Pandeminin gidişatıyla ilgili öngörüde bulunmanın zor olduğunu, dünyada da farklı yorumlar yapıldığını hatırlatan Yavuz, “Omicron’un çok ciddi hastalık, ölüm yükü oluşturduğu açık ve net. Bunun önümüzdeki aylarda da devam edeceğini öngörmek zor olmasa gerek” dedi.
‘Hafif gelip geçiyor diye bakmak hata’
Araştırmalar Covid-19 enfeksiyonunun geçirildikten sonra önemli sağlık sorunlarına yol açacağını gösteriyor. ABD’de 1 Mart 2020 ile 15 Ocak 2021 arasında Covid-19 testi pozitif çıkan ve hastalığın ilk 30 gününde hayatta kalan 153 bin 760 kişiyle yapılan bir çalışmaya göre, Covid-19 geçirenlerin enfeksiyondan sonraki ilk ay ila bir yıl içinde kalp ve damar sistemiyle ilgili komplikasyon geliştirme riski artıyor. Nature Medicine dergisinde yayınlanan araştırmaya göre yıkıcı kalp ritim bozukluğu, kalp kası iltihabı, kan pıhtılaşması, felç, koroner arter hastalığı, kalp krizi, kalp yetmezliği ve ölüm sıklığı yükseliyor.

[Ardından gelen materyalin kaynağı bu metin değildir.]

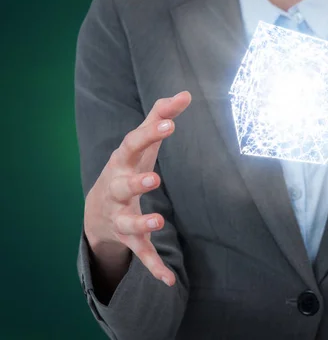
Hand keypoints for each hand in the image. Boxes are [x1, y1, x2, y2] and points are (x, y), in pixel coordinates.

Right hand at [84, 91, 191, 285]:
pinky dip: (153, 267)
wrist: (97, 209)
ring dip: (142, 224)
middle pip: (123, 186)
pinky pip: (141, 254)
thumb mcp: (140, 143)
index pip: (134, 144)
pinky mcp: (130, 239)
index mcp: (123, 162)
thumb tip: (186, 93)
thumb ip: (161, 117)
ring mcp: (121, 216)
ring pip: (129, 223)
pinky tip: (169, 280)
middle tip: (153, 178)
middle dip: (137, 182)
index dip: (151, 134)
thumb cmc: (126, 167)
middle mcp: (117, 189)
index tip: (171, 124)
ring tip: (159, 222)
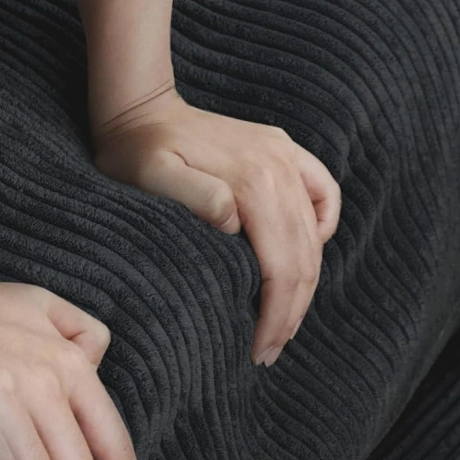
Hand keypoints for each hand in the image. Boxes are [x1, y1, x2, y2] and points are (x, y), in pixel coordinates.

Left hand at [91, 87, 341, 366]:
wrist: (140, 108)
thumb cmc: (135, 152)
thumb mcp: (151, 175)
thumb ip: (195, 196)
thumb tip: (236, 224)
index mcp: (253, 182)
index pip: (280, 268)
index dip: (274, 316)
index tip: (259, 351)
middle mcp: (279, 168)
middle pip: (304, 259)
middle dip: (290, 313)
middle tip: (268, 351)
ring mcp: (286, 157)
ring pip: (316, 237)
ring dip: (304, 287)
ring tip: (282, 324)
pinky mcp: (283, 153)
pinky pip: (324, 196)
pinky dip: (322, 232)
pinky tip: (305, 257)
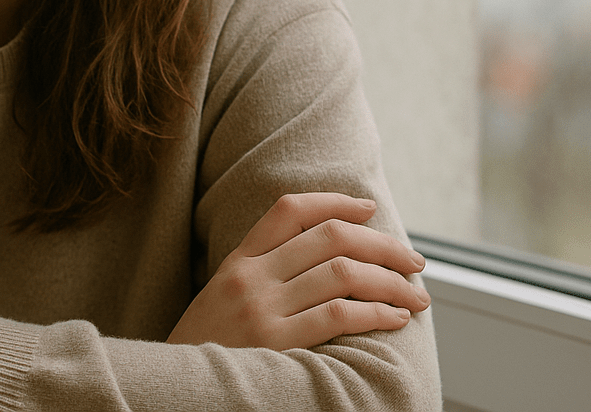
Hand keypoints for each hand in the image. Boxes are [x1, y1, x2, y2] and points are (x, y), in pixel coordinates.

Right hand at [167, 192, 429, 350]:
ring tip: (417, 295)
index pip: (290, 209)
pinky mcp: (275, 343)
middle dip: (383, 245)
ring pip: (343, 273)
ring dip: (391, 282)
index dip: (335, 201)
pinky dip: (376, 313)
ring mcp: (262, 308)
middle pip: (330, 238)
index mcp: (238, 260)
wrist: (174, 389)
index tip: (370, 209)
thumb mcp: (222, 295)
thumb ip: (262, 273)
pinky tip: (396, 318)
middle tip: (415, 260)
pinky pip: (338, 315)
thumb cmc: (208, 347)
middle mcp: (251, 277)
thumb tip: (326, 257)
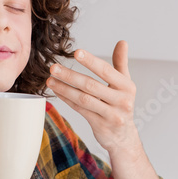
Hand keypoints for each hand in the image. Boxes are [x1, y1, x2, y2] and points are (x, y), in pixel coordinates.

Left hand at [46, 40, 140, 154]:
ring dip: (64, 88)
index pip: (107, 71)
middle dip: (70, 76)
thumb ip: (121, 63)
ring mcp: (111, 115)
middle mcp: (122, 101)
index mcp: (127, 87)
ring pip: (83, 99)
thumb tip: (122, 42)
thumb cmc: (121, 104)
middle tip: (53, 68)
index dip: (91, 61)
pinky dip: (67, 99)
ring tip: (50, 80)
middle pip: (91, 86)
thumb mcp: (125, 84)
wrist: (123, 136)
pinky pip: (80, 109)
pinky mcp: (100, 125)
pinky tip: (57, 91)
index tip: (76, 52)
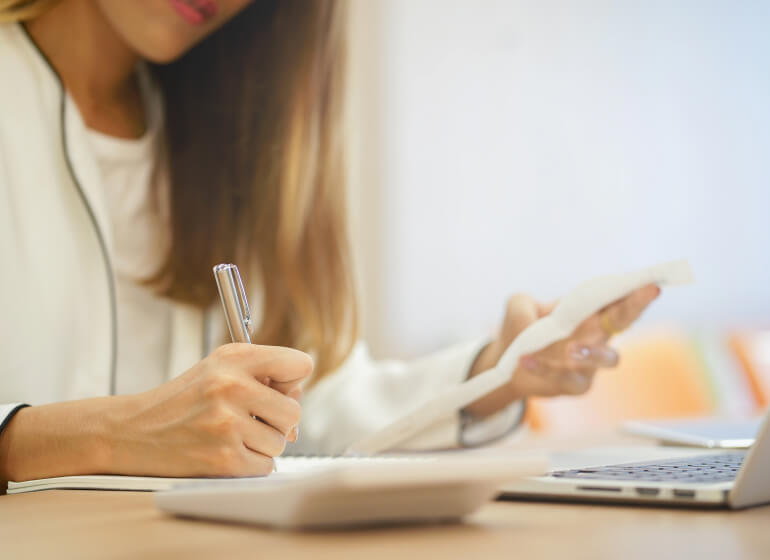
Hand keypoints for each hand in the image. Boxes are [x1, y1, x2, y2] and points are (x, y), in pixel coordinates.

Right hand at [0, 344, 311, 481]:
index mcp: (234, 358)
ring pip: (281, 442)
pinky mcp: (223, 458)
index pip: (300, 364)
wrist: (131, 431)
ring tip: (230, 434)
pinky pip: (265, 466)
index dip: (293, 380)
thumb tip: (298, 397)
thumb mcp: (218, 369)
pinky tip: (225, 452)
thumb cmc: (183, 400)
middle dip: (277, 420)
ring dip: (262, 444)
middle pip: (294, 411)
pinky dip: (250, 465)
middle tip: (250, 419)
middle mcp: (231, 386)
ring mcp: (226, 423)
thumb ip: (263, 374)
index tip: (278, 389)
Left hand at [465, 284, 659, 416]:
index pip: (614, 298)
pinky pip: (569, 379)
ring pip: (609, 358)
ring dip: (594, 352)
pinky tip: (526, 360)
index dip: (633, 289)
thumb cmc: (522, 328)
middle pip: (624, 321)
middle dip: (636, 306)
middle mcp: (596, 336)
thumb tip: (531, 320)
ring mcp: (590, 363)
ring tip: (571, 349)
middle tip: (647, 293)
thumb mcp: (518, 307)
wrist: (506, 361)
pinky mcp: (575, 384)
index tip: (649, 279)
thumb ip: (524, 306)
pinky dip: (547, 369)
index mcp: (588, 313)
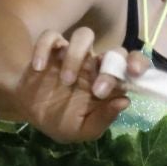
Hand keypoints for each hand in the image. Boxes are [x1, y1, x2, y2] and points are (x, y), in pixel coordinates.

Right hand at [18, 28, 144, 143]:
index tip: (135, 73)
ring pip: (84, 36)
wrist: (29, 113)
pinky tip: (38, 68)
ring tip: (65, 81)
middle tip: (98, 91)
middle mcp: (94, 64)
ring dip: (77, 57)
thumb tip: (124, 101)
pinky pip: (50, 37)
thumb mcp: (82, 130)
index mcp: (107, 81)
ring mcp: (72, 54)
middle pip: (113, 50)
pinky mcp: (49, 49)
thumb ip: (103, 119)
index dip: (137, 63)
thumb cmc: (61, 120)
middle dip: (110, 68)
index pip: (131, 64)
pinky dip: (44, 48)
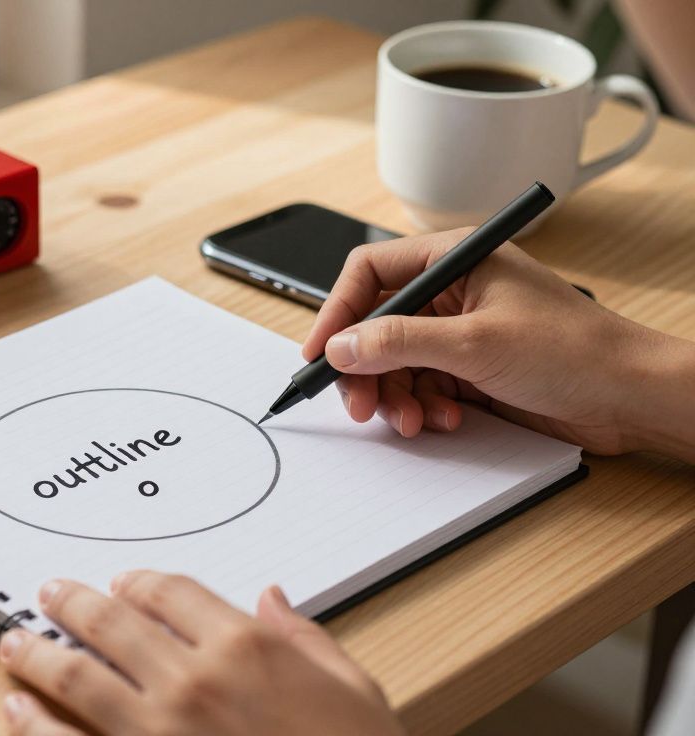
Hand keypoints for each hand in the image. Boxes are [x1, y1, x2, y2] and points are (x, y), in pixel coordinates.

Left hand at [0, 573, 403, 735]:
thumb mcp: (351, 687)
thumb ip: (304, 637)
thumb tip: (273, 597)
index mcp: (247, 647)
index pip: (171, 592)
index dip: (137, 582)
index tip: (120, 582)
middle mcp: (194, 680)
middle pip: (111, 622)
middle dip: (71, 603)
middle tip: (48, 593)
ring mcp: (159, 730)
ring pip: (77, 675)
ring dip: (37, 653)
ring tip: (13, 641)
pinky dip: (33, 723)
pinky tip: (16, 709)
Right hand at [302, 228, 694, 457]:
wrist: (631, 397)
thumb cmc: (577, 351)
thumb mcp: (476, 344)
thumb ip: (399, 342)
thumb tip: (342, 346)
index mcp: (454, 259)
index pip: (369, 273)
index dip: (337, 312)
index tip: (320, 352)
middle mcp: (452, 291)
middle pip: (374, 326)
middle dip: (365, 369)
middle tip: (361, 406)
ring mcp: (459, 331)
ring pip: (393, 363)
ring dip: (396, 396)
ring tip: (415, 420)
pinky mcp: (468, 368)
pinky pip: (419, 386)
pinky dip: (422, 407)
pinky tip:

Yavuz, şöyle konuştu: “Bu ‘hafif geldi geçti, bir sorun yaratmadı’ meselesi olarak görülemez. Enfeksiyon sonrasında orta ve uzun dönemde ne gibi komplikasyonlara, sağlık sorunlarına yol açtığı ile ilgili araştırmalar arttıkça, sonuçlar göz önüne alınıp Covid-19 enfeksiyonunun önlenmeye çalışılması gerekiyor.”
‘İnsan merkezli bakış açısı hatalı’
ABD Ohio Eyalet Üniversitesi’ndeki araştırmacılar doğada yaşayan 360 geyiğin 129’unda (yüzde 35) virüsü tespit etti. Covid-19 enfeksiyonu, doğada serbest dolaşan geyiklere de ulaşmıştı. Yavuz, insan, hayvan ve çevre sağlığının ayrı ayrı değil, birbirinden ayrılmaz bir bütün ve ‘tek sağlık’ olarak ele alınması gerektiğini hatırlattı. Pandemi sürecinin bunun önemini bir kez daha ortaya koyduğunu belirten Yavuz, “Sadece insan sağlığı odaklı bakmak hata. Örneğin, Covid-19 virüslerinin doğada farklı hayvanlarda dolaşmaya başlaması, yeni varyantların gelişmesi riskine yol açabilir” dedi.